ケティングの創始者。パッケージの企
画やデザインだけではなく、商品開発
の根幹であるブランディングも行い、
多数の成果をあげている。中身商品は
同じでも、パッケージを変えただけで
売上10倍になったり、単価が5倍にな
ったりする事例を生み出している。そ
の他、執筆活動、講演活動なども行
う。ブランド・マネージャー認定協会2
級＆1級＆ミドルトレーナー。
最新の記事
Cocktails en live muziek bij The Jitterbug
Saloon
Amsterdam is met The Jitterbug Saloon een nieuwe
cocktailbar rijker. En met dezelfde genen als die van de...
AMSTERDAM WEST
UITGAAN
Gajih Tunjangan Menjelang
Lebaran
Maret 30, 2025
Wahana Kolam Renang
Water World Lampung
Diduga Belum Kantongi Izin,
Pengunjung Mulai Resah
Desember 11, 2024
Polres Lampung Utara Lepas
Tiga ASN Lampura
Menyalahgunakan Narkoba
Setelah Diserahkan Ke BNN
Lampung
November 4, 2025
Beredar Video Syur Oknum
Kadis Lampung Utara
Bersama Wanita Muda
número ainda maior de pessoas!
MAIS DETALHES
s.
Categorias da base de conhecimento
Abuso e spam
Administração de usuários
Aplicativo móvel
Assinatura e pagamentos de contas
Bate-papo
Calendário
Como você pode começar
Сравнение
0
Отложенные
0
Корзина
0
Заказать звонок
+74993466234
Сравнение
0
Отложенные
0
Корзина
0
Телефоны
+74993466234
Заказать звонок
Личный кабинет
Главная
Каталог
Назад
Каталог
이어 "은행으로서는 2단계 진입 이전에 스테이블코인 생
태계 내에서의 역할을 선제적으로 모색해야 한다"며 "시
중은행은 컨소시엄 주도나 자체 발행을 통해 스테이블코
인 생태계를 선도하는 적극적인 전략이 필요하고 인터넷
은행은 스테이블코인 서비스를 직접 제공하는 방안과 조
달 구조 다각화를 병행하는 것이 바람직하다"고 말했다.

Exercise goal:
Copy out every line in the data above that includes the word "Utara".

Exercise response:
Polres Lampung Utara Lepas
Kadis Lampung Utara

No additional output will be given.